21)  Penyitaan hanya dapat dilakukan atas perintah tertulis dari hakim.
22) Semua perkara perdata dapat diselesaikan secara damai.
Meskipun suasananya dalam bentuk Peradilan, tetapi perkara perdata yang masuk di Pengadilan Agama dapat diselesaikan secara damai.  
23) Hakim wajib mendamaikan para pihak.
Upaya damai dilakukan oleh hakim selama proses persidangan berlangsung sampai dengan sebelum adanya putusan.

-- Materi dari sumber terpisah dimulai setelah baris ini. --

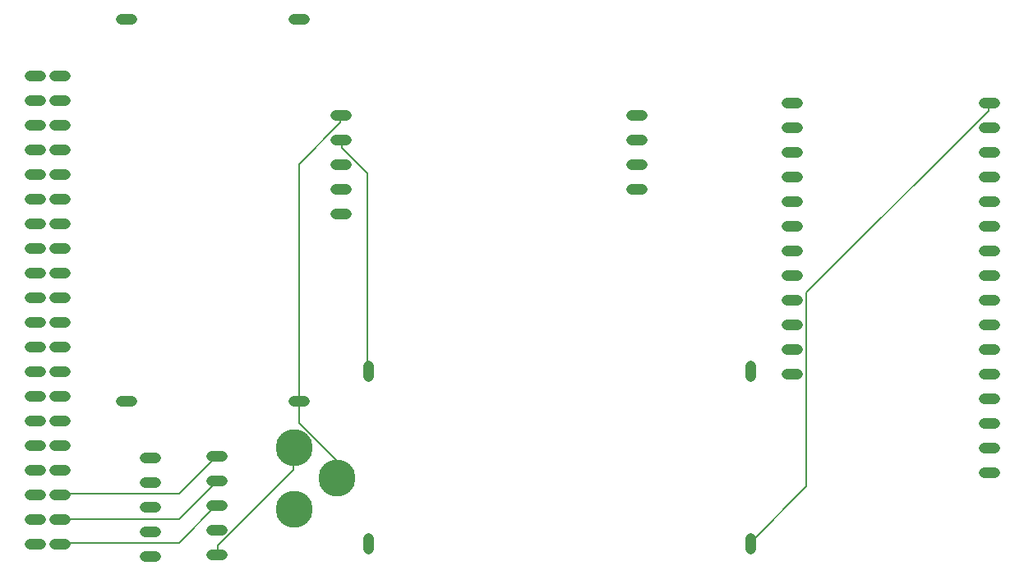
<source format=gbr>
G04 EAGLE Gerber RS-274X export*
G75*
%MOMM*%
%FSLAX34Y34*%
%LPD*%
%INBottom Copper*%
%IPPOS*%
%AMOC8*
5,1,8,0,0,1.08239X$1,22.5*%
G01*
%ADD10C,1.108000*%
%ADD11C,3.810000*%
%ADD12C,0.152400*%


D10*
X429260Y144320D02*
X429260Y155400D01*
X429260Y322120D02*
X429260Y333200D01*
X822960Y333200D02*
X822960Y322120D01*
X822960Y155400D02*
X822960Y144320D01*
X860600Y579120D02*
X871680Y579120D01*
X871680Y604520D02*
X860600Y604520D01*
X860600Y553720D02*
X871680Y553720D01*
X871680Y528320D02*
X860600Y528320D01*
X860600Y502920D02*
X871680Y502920D01*
X871680Y477520D02*
X860600Y477520D01*
X860600Y452120D02*
X871680Y452120D01*
X871680Y426720D02*
X860600Y426720D01*
X860600Y401320D02*
X871680Y401320D01*
X871680Y375920D02*
X860600Y375920D01*
X860600Y350520D02*
X871680Y350520D01*
X871680Y325120D02*
X860600Y325120D01*
X1063800Y604520D02*
X1074880Y604520D01*
X1074880Y579120D02*
X1063800Y579120D01*
X1063800Y553720D02*
X1074880Y553720D01*
X1074880Y528320D02*
X1063800Y528320D01*
X1063800Y502920D02*
X1074880Y502920D01*
X1074880Y477520D02*
X1063800Y477520D01*
X1063800Y452120D02*
X1074880Y452120D01*
X1074880Y426720D02*
X1063800Y426720D01*
X1063800Y401320D02*
X1074880Y401320D01*
X1074880Y375920D02*
X1063800Y375920D01*
X1063800Y350520D02*
X1074880Y350520D01*
X1074880Y325120D02*
X1063800Y325120D01*
X1063800Y299720D02*
X1074880Y299720D01*
X1074880Y274320D02*
X1063800Y274320D01*
X1063800Y248920D02*
X1074880Y248920D01*
X1074880Y223520D02*
X1063800Y223520D01*
X406860Y591820D02*
X395780Y591820D01*
X395780Y566420D02*
X406860Y566420D01*
X406860Y541020D02*
X395780Y541020D01*
X395780Y515620D02*
X406860Y515620D01*
X406860Y490220D02*
X395780Y490220D01*
X700580Y591820D02*
X711660Y591820D01*
X711660Y566420D02*
X700580Y566420D01*
X700580Y541020D02*
X711660Y541020D01*
X711660Y515620D02*
X700580Y515620D01*
D11*
X397510Y217170D03*
X353060Y185420D03*
X353060Y248920D03*
D10*
X278590Y138430D02*
X267510Y138430D01*
X267510Y163830D02*
X278590Y163830D01*
X278590Y189230D02*
X267510Y189230D01*
X267510Y214630D02*
X278590Y214630D01*
X278590Y240030D02*
X267510Y240030D01*
X210010Y137160D02*
X198930Y137160D01*
X198930Y162560D02*
X210010Y162560D01*
X210010Y187960D02*
X198930Y187960D01*
X198930Y213360D02*
X210010Y213360D01*
X210010Y238760D02*
X198930Y238760D01*
X352600Y297180D02*
X363680Y297180D01*
X185880Y297180D02*
X174800Y297180D01*
X174800Y690880D02*
X185880Y690880D01*
X352600Y690880D02*
X363680Y690880D01*
X117300Y632460D02*
X106220Y632460D01*
X106220Y607060D02*
X117300Y607060D01*
X117300Y581660D02*
X106220Y581660D01*
X106220Y556260D02*
X117300Y556260D01*
X117300Y530860D02*
X106220Y530860D01*
X106220Y505460D02*
X117300Y505460D01*
X117300Y480060D02*
X106220Y480060D01*
X106220Y454660D02*
X117300Y454660D01*
X117300Y429260D02*
X106220Y429260D01*
X106220Y403860D02*
X117300Y403860D01*
X117300Y378460D02*
X106220Y378460D01*
X106220Y353060D02*
X117300Y353060D01*
X117300Y327660D02*
X106220Y327660D01*
X106220Y302260D02*
X117300Y302260D01*
X117300Y276860D02*
X106220Y276860D01*
X106220Y251460D02*
X117300Y251460D01*
X117300Y226060D02*
X106220Y226060D01*
X106220Y200660D02*
X117300Y200660D01*
X117300Y175260D02*
X106220Y175260D01*
X106220Y149860D02*
X117300Y149860D01*
X91900Y632460D02*
X80820Y632460D01*
X80820Y607060D02*
X91900Y607060D01*
X91900Y581660D02*
X80820Y581660D01*
X80820Y556260D02*
X91900Y556260D01*
X91900Y530860D02*
X80820Y530860D01*
X80820Y505460D02*
X91900Y505460D01*
X91900Y480060D02*
X80820Y480060D01*
X80820Y454660D02*
X91900Y454660D01*
X91900Y429260D02*
X80820Y429260D01*
X80820Y403860D02*
X91900Y403860D01*
X91900Y378460D02*
X80820Y378460D01*
X80820Y353060D02*
X91900Y353060D01*
X91900Y327660D02*
X80820Y327660D01*
X80820Y302260D02*
X91900Y302260D01*
X91900Y276860D02*
X80820Y276860D01*
X80820Y251460D02*
X91900Y251460D01*
X91900Y226060D02*
X80820Y226060D01*
X80820Y200660D02*
X91900Y200660D01*
X91900Y175260D02*
X80820Y175260D01*
X80820Y149860D02*
X91900Y149860D01*
D12*
X274320Y147828D02*
X274320Y138684D01*
X274320Y147828D02*
X352044Y225552D01*
X352044Y248412D01*
X274320Y138684D02*
X273050Y138430D01*
X352044Y248412D02*
X353060Y248920D01*
X402336Y557784D02*
X402336Y565404D01*
X402336Y557784D02*
X428244Y531876D01*
X428244Y327660D01*
X402336Y565404D02*
X401320Y566420D01*
X428244Y327660D02*
X429260Y327660D01*
X358140Y297180D02*
X358140Y274320D01*
X396240Y236220D01*
X396240Y217932D01*
X397510Y217170D01*
X1068324Y595884D02*
X1068324Y603504D01*
X1068324Y595884D02*
X880872Y408432D01*
X880872Y208788D01*
X822960Y150876D01*
X1068324Y603504D02*
X1069340Y604520D01*
X822960Y150876D02*
X822960Y149860D01*
X400812Y583692D02*
X400812Y591312D01*
X400812Y583692D02*
X358140Y541020D01*
X358140Y297180D01*
X400812Y591312D02*
X401320Y591820D01*
X234696Y150876D02*
X112776Y150876D01*
X234696Y150876D02*
X273050Y189230D01*
X112776Y150876D02*
X111760Y149860D01*
X111760Y175260D02*
X234696Y175260D01*
X272796Y213360D01*
X273050Y214630D01*
X234696Y201168D02*
X112776Y201168D01*
X234696Y201168D02*
X272796Y239268D01*
X112776Y201168D02*
X111760Y200660D01*
X272796Y239268D02*
X273050Y240030D01*
M02*

</source>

24) Hakim membantu para pihak. Pemberian bantuan dan nasehat dapat diberikan baik sebelum sidang, selama persidangan, maupun setelah perkara putus.
25) Asas manusiawi, pemeriksaan dilakukan secara manusiawi.  

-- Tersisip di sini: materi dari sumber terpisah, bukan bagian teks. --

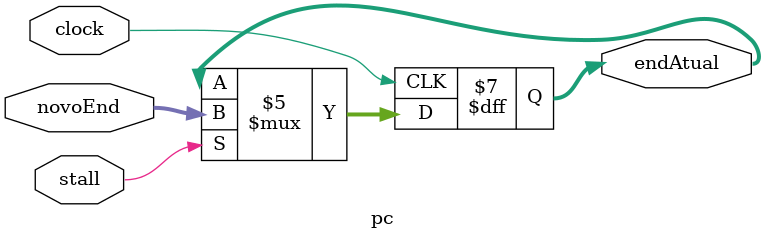
<source format=v>
module pc (
    input clock, input stall,
    input wire[15:0] novoEnd,
    output reg[15:0] endAtual
);

initial begin
    endAtual = 16'b00000000;
end

always@(negedge clock)
    if (stall == 1) begin
        endAtual = novoEnd;    
    end
endmodule


</source>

26) Hakim wajib mengadili setiap perkara yang diajukan kepadanya, tidak serta merta menolak perkara yang masuk untuk didaftarkan, semua perkara yang masuk akan diputuskan dihadapan persidangan.   

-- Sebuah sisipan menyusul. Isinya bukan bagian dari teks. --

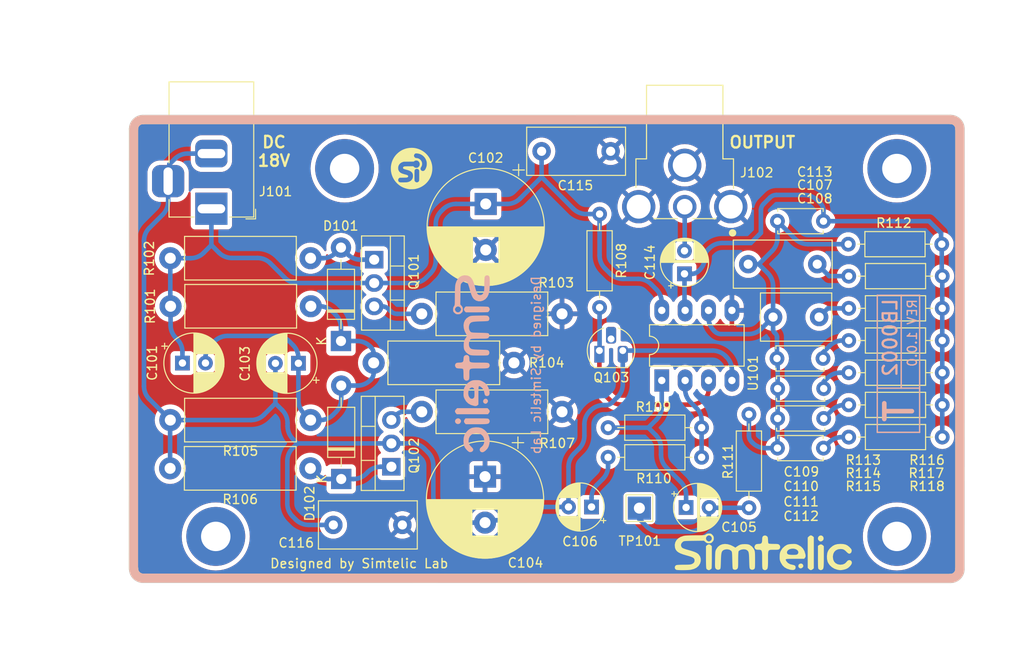
<source format=kicad_pcb>
(kicad_pcb
	(version 20240108)
	(generator "pcbnew")
	(generator_version "8.0")
	(general
		(thickness 1.6)
		(legacy_teardrops no)
	)
	(paper "A4")
	(title_block
		(title "Pink Noise Generator")
		(date "2024-12-29")
		(rev "1.0.0")
		(company "Simtelic")
		(comment 1 "https://simtelic.com/product/pink-noise-generator")
		(comment 2 "https://github.com/simtelic/lab0002-pink-noise-generator")
		(comment 3 "Designed for Simtelic by Simtelic Lab")
	)
	(layers
		(0 "F.Cu" signal)
		(31 "B.Cu" signal)
		(32 "B.Adhes" user "B.Adhesive")
		(33 "F.Adhes" user "F.Adhesive")
		(34 "B.Paste" user)
		(35 "F.Paste" user)
		(36 "B.SilkS" user "B.Silkscreen")
		(37 "F.SilkS" user "F.Silkscreen")
		(38 "B.Mask" user)
		(39 "F.Mask" user)
		(40 "Dwgs.User" user "User.Drawings")
		(41 "Cmts.User" user "User.Comments")
		(42 "Eco1.User" user "User.Eco1")
		(43 "Eco2.User" user "User.Eco2")
		(44 "Edge.Cuts" user)
		(45 "Margin" user)
		(46 "B.CrtYd" user "B.Courtyard")
		(47 "F.CrtYd" user "F.Courtyard")
		(48 "B.Fab" user)
		(49 "F.Fab" user)
		(50 "User.1" user)
		(51 "User.2" user)
		(52 "User.3" user)
		(53 "User.4" user)
		(54 "User.5" user)
		(55 "User.6" user)
		(56 "User.7" user)
		(57 "User.8" user)
		(58 "User.9" user)
	)
	(setup
		(pad_to_mask_clearance 0)
		(allow_soldermask_bridges_in_footprints no)
		(pcbplotparams
			(layerselection 0x00010fc_ffffffff)
			(plot_on_all_layers_selection 0x0000000_00000000)
			(disableapertmacros no)
			(usegerberextensions no)
			(usegerberattributes yes)
			(usegerberadvancedattributes yes)
			(creategerberjobfile yes)
			(dashed_line_dash_ratio 12.000000)
			(dashed_line_gap_ratio 3.000000)
			(svgprecision 4)
			(plotframeref no)
			(viasonmask no)
			(mode 1)
			(useauxorigin no)
			(hpglpennumber 1)
			(hpglpenspeed 20)
			(hpglpendiameter 15.000000)
			(pdf_front_fp_property_popups yes)
			(pdf_back_fp_property_popups yes)
			(dxfpolygonmode yes)
			(dxfimperialunits yes)
			(dxfusepcbnewfont yes)
			(psnegative no)
			(psa4output no)
			(plotreference yes)
			(plotvalue yes)
			(plotfptext yes)
			(plotinvisibletext no)
			(sketchpadsonfab no)
			(subtractmaskfromsilk no)
			(outputformat 1)
			(mirror no)
			(drillshape 0)
			(scaleselection 1)
			(outputdirectory "../gerber/")
		)
	)
	(net 0 "")
	(net 1 "Net-(D101-K)")
	(net 2 "+VDC")
	(net 3 "GND")
	(net 4 "-VDC")
	(net 5 "Net-(C105-Pad2)")
	(net 6 "Net-(C105-Pad1)")
	(net 7 "Net-(C106-Pad1)")
	(net 8 "Net-(U101B--)")
	(net 9 "Net-(C107-Pad2)")
	(net 10 "Net-(C108-Pad2)")
	(net 11 "Net-(C109-Pad2)")
	(net 12 "Net-(C110-Pad2)")
	(net 13 "Net-(C111-Pad2)")
	(net 14 "Net-(C112-Pad2)")
	(net 15 "Net-(C113-Pad2)")
	(net 16 "/AF-OUT")
	(net 17 "Net-(D101-A)")
	(net 18 "Net-(D102-K)")
	(net 19 "Net-(Q101-E)")
	(net 20 "Net-(Q102-E)")
	(net 21 "unconnected-(Q103-C-Pad2)")
	(net 22 "Net-(Q103-E)")
	(net 23 "Net-(U101A--)")
	(footprint "MountingHole:MountingHole_3.2mm_M3_Pad" (layer "F.Cu") (at 92 45))
	(footprint "Resistor_THT:R_Axial_DIN0414_L11.9mm_D4.5mm_P15.24mm_Horizontal" (layer "F.Cu") (at 100.38 60.8))
	(footprint "Resistor_THT:R_Axial_DIN0207_L6.3mm_D2.5mm_P10.16mm_Horizontal" (layer "F.Cu") (at 146.77 63.7))
	(footprint "Capacitor_THT:CP_Radial_D6.3mm_P2.50mm" (layer "F.Cu") (at 74.38 66.15))
	(footprint "Capacitor_THT:CP_Radial_D6.3mm_P2.50mm" (layer "F.Cu") (at 86.98 66.175 180))
	(footprint "Capacitor_THT:C_Disc_D10.5mm_W5.0mm_P7.50mm" (layer "F.Cu") (at 90.775 83.75))
	(footprint "Resistor_THT:R_Axial_DIN0207_L6.3mm_D2.5mm_P10.16mm_Horizontal" (layer "F.Cu") (at 146.77 60.2))
	(footprint "Capacitor_THT:C_Disc_D10.5mm_W5.0mm_P7.50mm" (layer "F.Cu") (at 135.85 55.4))
	(footprint "Resistor_THT:R_Axial_DIN0207_L6.3mm_D2.5mm_P10.16mm_Horizontal" (layer "F.Cu") (at 146.77 70.7))
	(footprint "Simtelic Logo:simtelic-name-5" (layer "F.Cu") (at 137.49 86.71))
	(footprint "Capacitor_THT:C_Disc_D5.0mm_W2.5mm_P5.00mm" (layer "F.Cu") (at 138.975 65.65))
	(footprint "Capacitor_THT:C_Disc_D7.5mm_W5.0mm_P5.00mm" (layer "F.Cu") (at 138.55 61.15))
	(footprint "Connector_BarrelJack:BarrelJack_Horizontal" (layer "F.Cu") (at 77.525 49.375 -90))
	(footprint "Resistor_THT:R_Axial_DIN0207_L6.3mm_D2.5mm_P10.16mm_Horizontal" (layer "F.Cu") (at 146.77 67.2))
	(footprint "Capacitor_THT:C_Disc_D4.7mm_W2.5mm_P5.00mm" (layer "F.Cu") (at 139.025 75.4))
	(footprint "Resistor_THT:R_Axial_DIN0207_L6.3mm_D2.5mm_P10.16mm_Horizontal" (layer "F.Cu") (at 130.785 73.175 180))
	(footprint "Capacitor_THT:CP_Radial_D5.0mm_P2.50mm" (layer "F.Cu") (at 118.825 81.8 180))
	(footprint "MountingHole:MountingHole_3.2mm_M3_Pad" (layer "F.Cu") (at 152 45))
	(footprint "Resistor_THT:R_Axial_DIN0207_L6.3mm_D2.5mm_P10.16mm_Horizontal" (layer "F.Cu") (at 146.77 56.7))
	(footprint "Capacitor_THT:C_Disc_D4.7mm_W2.5mm_P5.00mm" (layer "F.Cu") (at 139.025 50.725))
	(footprint "Capacitor_THT:C_Disc_D5.0mm_W2.5mm_P5.00mm" (layer "F.Cu") (at 139.05 68.925))
	(footprint "Resistor_THT:R_Axial_DIN0414_L11.9mm_D4.5mm_P15.24mm_Horizontal" (layer "F.Cu") (at 73.06 54.75))
	(footprint "Resistor_THT:R_Axial_DIN0414_L11.9mm_D4.5mm_P15.24mm_Horizontal" (layer "F.Cu") (at 88.28 77.6 180))
	(footprint "Resistor_THT:R_Axial_DIN0207_L6.3mm_D2.5mm_P10.16mm_Horizontal" (layer "F.Cu") (at 119.7 49.95 -90))
	(footprint "MountingHole:MountingHole_3.2mm_M3_Pad"
		(layer "F.Cu")
		(uuid "6ad43194-6cf4-4403-adbb-b7bf45f9d075")
		(at 152 85)
		(descr "Mounting Hole 3.2mm, M3")
		(tags "mounting hole 3.2mm m3")
		(property "Reference" "H103"
			(at 0 -4.2 0)
			(layer "F.SilkS")
			(hide yes)
			(uuid "657df187-421a-49ff-b70b-8007c72d48d3")
			(effects
				(font
					(size 1 1)
					(thickness 0.15)
				)
			)
		)
		(
... [709547 chars truncated]
</source>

27) Putusan harus disertai alasan, alasan yang ada berdasarkan fakta persidangan dan bukti-bukti yang diajukan berdasarkan ketentuan hukum yang ada.
28) Rapat permusyawaratan hakim bersifat rahasia tidak dilakukan dihadapan para pihak berperkara atau di dalam ruang sidang.
29) Tiap-tiap penetapan dan putusan dimulai dengan kalimat “Bismillaahirrahmanirrahiim” diikuti dengan “Demi Keadilan Berdasarkan Ketuhanan Yang Maha Esa”.
30) Penetapan dan Putusan hanya sah dan mempunyai kekuatan hukum apabila diucapkan dalam sidang terbuka untuk umum.
31)  Tiap-tiap pemeriksaan dan perbuatan hakim dalam penyelesaian perkara harus dibuat berita acara.
32) Terhadap setiap putusan/penetapan diberikan jalan upaya hukum menurut undang-undang.
33) Pelaksanaan putusan pengadilan wajib menjaga terpeliharanya perikemanusiaan dan perikeadilan.
34) Tuntas dan Final.[1]
Dengan demikian terdapat 34 asas hukum acara Peradilan Agama yang harus diketahui sebelum beracara di lingkungan Peradilan Agama. Selain itu, pada prinsipnya Hukum acara yang berlaku pada Pengadilan dalam lingkungan Peradilan Agama adalah Hukum Acara perdata yang juga berlaku pada Pengadilan dalam lingkungan Peradilan Umum, kecuali yang telah diatur secara khusus dalam Undang-undang Peradilan Agama.




[1] H.A. Mukti Arto, Praktek Perkara Perdata Pada Pengadilan Agama, (Cet. VII, Yogyakarta: Putaka Pelajar, 2007), h. 8-12.